◆ **Problem details**: Once the line containing "right ankle: (277, 324)" is found in the entries below, reproduce it and every line after it, stopping at and including the line containing "left ear: (48, 116)"; reproduce nothing else, and keep each line exact.

◆ **Input**:
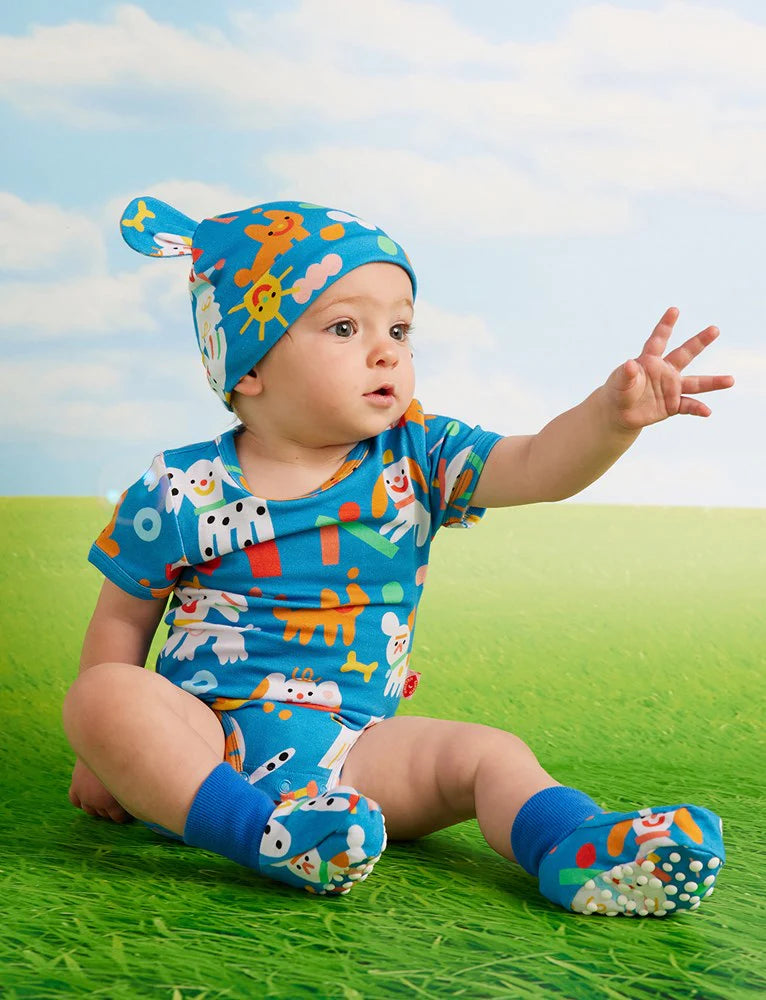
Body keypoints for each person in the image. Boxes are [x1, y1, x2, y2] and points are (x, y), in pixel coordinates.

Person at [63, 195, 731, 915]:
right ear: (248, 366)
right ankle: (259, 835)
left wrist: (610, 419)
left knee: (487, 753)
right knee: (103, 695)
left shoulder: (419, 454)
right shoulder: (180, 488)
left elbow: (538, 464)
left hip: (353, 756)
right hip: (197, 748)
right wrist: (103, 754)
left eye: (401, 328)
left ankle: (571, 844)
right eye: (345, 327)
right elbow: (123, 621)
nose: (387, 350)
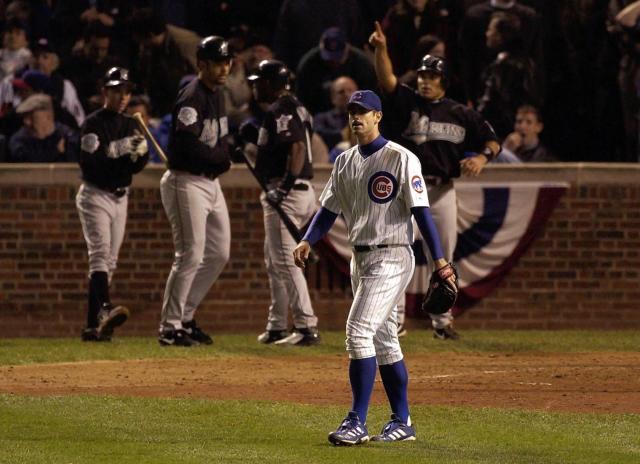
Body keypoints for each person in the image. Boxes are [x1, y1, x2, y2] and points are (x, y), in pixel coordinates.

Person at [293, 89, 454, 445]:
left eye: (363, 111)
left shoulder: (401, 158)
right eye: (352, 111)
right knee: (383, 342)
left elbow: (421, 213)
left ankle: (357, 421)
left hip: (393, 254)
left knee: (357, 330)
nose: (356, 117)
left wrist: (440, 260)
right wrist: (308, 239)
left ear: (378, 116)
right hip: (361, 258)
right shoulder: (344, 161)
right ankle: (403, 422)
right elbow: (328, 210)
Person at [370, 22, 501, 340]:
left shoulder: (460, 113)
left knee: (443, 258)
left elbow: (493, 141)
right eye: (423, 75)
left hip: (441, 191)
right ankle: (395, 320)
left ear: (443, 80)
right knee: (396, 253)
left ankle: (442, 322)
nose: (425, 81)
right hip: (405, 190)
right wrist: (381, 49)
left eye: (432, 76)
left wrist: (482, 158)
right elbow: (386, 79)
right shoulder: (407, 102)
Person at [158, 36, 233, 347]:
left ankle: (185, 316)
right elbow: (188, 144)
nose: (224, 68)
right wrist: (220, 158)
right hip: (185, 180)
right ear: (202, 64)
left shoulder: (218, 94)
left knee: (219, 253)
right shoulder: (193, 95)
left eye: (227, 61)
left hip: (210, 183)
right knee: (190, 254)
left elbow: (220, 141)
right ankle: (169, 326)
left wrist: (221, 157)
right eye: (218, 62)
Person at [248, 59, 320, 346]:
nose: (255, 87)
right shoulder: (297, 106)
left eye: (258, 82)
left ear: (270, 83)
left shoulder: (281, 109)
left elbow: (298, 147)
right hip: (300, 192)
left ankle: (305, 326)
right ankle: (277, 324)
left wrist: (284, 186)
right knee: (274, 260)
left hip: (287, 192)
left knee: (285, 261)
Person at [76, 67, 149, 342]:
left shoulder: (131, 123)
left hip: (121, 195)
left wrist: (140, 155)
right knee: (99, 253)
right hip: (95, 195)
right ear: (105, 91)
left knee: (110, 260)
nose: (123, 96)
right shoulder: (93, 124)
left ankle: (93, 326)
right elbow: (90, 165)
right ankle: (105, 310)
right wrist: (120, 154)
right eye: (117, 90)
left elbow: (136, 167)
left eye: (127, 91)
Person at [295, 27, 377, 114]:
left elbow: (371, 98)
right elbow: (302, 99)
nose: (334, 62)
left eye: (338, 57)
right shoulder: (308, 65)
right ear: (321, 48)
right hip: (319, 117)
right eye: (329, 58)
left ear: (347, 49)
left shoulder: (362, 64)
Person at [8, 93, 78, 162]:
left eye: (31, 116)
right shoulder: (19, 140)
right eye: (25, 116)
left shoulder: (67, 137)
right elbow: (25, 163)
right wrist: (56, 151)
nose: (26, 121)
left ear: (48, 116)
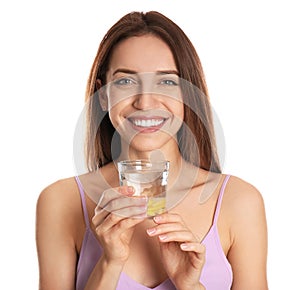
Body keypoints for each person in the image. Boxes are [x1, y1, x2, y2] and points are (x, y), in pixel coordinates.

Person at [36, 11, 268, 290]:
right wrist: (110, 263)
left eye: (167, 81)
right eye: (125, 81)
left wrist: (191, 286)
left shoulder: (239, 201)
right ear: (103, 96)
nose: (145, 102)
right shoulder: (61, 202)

◆ **Solution to the problem**:
right ankle: (277, 324)
left wrist: (284, 186)
right knee: (274, 260)
left hip: (287, 192)
left knee: (285, 261)
Person at [76, 67, 149, 342]:
left shoulder: (131, 123)
left hip: (121, 195)
left wrist: (140, 155)
right knee: (99, 253)
right hip: (95, 195)
right ear: (105, 91)
left knee: (110, 260)
nose: (123, 96)
right shoulder: (93, 124)
left ankle: (93, 326)
right elbow: (90, 165)
right ankle: (105, 310)
right wrist: (120, 154)
right eye: (117, 90)
left elbow: (136, 167)
left eye: (127, 91)
Person at [295, 27, 377, 114]:
left elbow: (371, 98)
right elbow: (302, 99)
nose: (334, 62)
left eye: (338, 57)
right shoulder: (308, 65)
right ear: (321, 48)
right hip: (319, 117)
right eye: (329, 58)
left ear: (347, 49)
left shoulder: (362, 64)
Person at [8, 93, 78, 162]:
left eye: (31, 116)
right shoulder: (19, 140)
right eye: (25, 116)
left shoulder: (67, 137)
right elbow: (25, 163)
right wrist: (56, 151)
nose: (26, 121)
left ear: (48, 116)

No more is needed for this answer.